[Records drawn from a dataset]
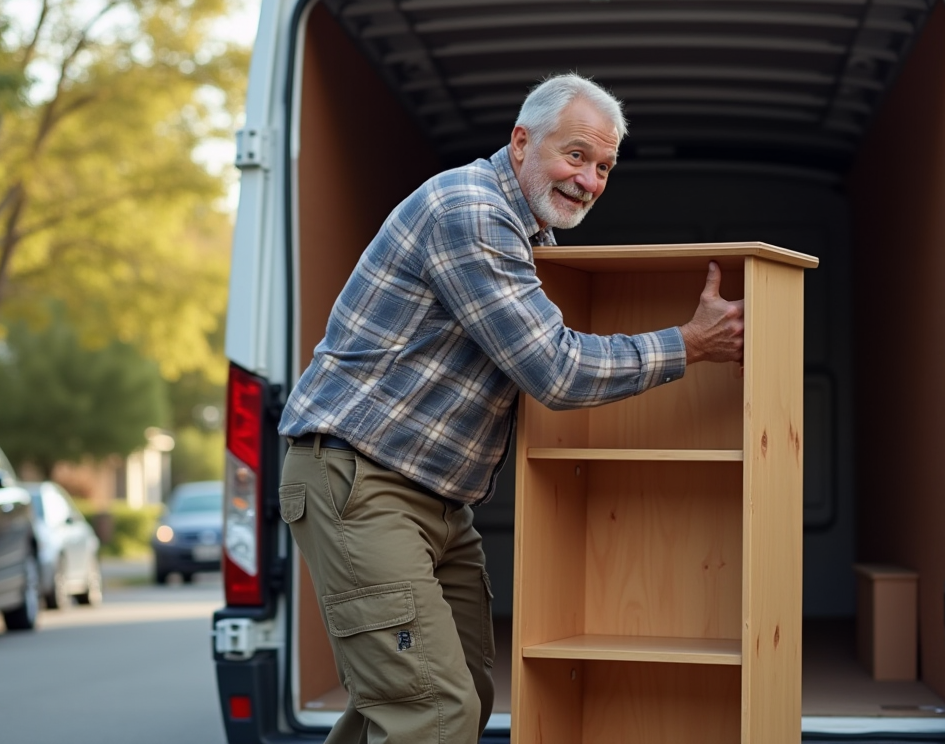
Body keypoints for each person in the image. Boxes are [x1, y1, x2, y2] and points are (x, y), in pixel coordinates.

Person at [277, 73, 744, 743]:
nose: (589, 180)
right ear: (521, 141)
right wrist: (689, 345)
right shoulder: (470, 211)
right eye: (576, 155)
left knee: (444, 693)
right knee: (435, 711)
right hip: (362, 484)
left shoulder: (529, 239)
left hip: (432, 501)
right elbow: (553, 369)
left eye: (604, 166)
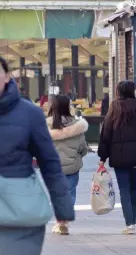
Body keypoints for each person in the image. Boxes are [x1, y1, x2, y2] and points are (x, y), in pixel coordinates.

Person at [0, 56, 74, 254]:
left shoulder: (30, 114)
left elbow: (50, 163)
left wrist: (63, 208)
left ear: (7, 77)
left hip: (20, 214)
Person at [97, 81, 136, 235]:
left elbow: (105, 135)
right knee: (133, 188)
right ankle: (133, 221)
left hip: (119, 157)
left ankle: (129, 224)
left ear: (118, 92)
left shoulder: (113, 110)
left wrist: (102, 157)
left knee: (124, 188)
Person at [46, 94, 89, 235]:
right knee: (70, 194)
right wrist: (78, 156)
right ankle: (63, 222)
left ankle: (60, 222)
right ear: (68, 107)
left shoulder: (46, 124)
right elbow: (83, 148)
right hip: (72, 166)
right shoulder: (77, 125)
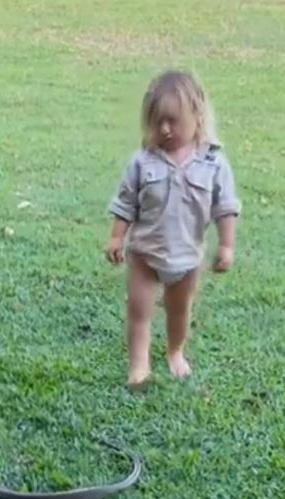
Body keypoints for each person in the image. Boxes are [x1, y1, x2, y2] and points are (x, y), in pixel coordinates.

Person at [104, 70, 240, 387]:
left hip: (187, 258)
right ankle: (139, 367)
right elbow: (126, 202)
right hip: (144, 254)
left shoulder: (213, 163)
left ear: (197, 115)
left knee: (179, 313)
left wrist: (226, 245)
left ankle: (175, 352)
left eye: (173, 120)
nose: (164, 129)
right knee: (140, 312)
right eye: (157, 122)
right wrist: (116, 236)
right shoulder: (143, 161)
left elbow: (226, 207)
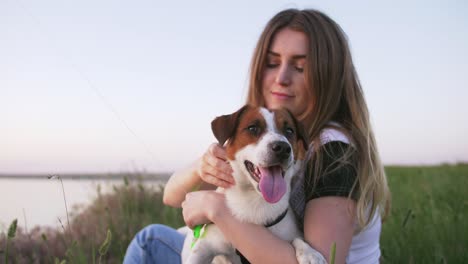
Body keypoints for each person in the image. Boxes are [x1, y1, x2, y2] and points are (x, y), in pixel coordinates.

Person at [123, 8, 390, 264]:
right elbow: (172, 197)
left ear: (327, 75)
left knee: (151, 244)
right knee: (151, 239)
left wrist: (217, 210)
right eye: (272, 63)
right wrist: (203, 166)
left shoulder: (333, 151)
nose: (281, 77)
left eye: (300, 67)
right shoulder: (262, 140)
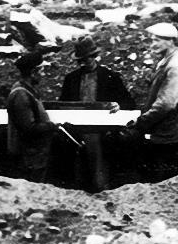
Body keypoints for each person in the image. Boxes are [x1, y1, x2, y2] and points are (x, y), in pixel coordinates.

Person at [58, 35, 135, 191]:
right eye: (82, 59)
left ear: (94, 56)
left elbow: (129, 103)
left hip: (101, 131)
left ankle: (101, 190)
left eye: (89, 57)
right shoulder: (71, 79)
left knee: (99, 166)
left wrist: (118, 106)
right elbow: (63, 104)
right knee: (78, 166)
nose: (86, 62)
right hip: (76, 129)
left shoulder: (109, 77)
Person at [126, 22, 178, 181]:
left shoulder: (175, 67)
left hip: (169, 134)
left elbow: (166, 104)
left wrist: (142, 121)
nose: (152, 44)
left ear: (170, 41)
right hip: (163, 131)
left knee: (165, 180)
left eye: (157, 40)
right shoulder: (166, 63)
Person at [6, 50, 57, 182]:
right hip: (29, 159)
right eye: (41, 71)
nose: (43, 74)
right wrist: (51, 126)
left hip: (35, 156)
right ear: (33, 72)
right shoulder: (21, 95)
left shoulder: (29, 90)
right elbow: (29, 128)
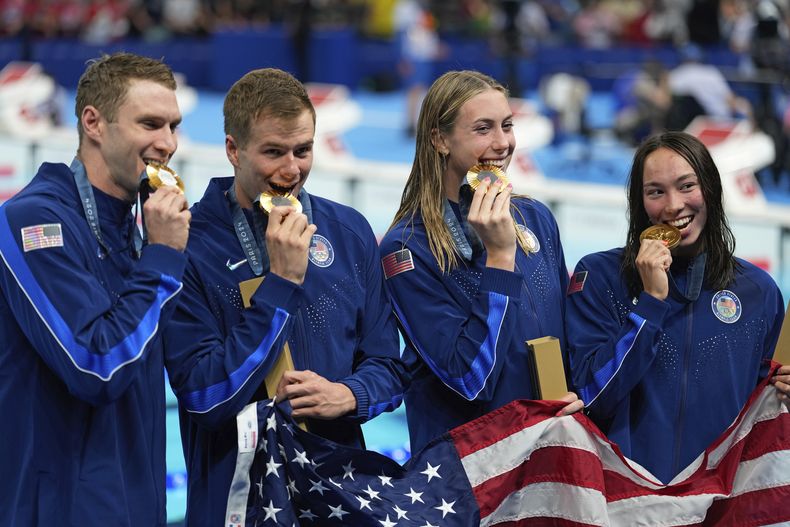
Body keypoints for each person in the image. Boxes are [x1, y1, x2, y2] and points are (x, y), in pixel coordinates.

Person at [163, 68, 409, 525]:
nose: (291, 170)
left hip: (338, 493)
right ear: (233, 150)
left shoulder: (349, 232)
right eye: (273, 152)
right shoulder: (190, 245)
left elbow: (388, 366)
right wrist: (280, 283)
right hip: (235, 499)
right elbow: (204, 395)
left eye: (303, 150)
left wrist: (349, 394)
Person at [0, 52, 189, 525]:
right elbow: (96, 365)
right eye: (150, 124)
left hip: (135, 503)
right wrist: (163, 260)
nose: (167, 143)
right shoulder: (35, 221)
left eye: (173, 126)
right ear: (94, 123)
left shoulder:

--

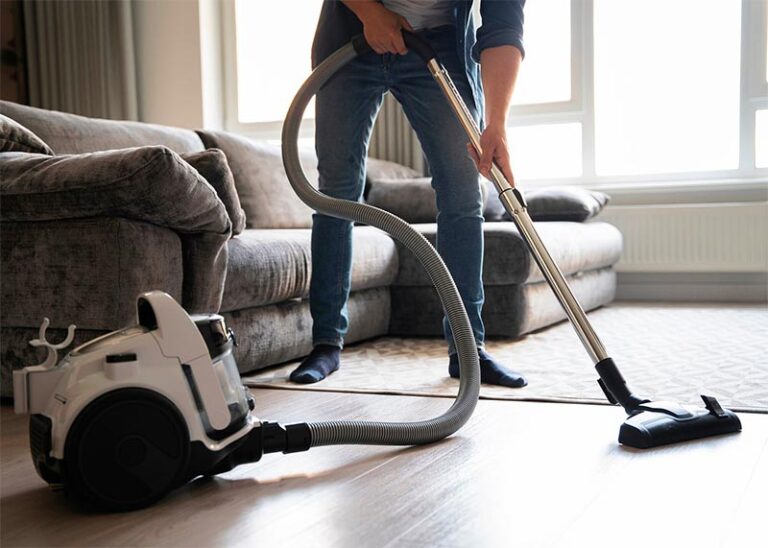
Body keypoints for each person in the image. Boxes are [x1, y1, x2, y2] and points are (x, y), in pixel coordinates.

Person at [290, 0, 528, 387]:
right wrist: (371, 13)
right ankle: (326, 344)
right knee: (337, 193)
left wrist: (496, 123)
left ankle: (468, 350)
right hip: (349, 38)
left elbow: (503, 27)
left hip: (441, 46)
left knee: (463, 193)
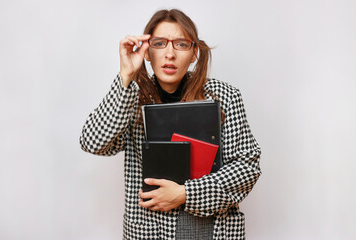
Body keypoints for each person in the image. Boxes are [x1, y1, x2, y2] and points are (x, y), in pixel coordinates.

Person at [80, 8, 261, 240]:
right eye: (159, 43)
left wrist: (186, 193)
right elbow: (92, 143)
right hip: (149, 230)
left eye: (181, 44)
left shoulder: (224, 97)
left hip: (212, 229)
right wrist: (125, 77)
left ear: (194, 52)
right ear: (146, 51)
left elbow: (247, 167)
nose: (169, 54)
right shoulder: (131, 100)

_How to complete this task:_
Check every line of the data, and copy the ones that contain "ankle".

_Written answer:_
right ankle: (133, 221)
left ankle: (129, 224)
right ankle: (63, 222)
left ankle: (60, 222)
right ankle: (139, 367)
left ankle: (175, 352)
left ankle: (101, 190)
right ankle: (326, 344)
left ankle: (468, 350)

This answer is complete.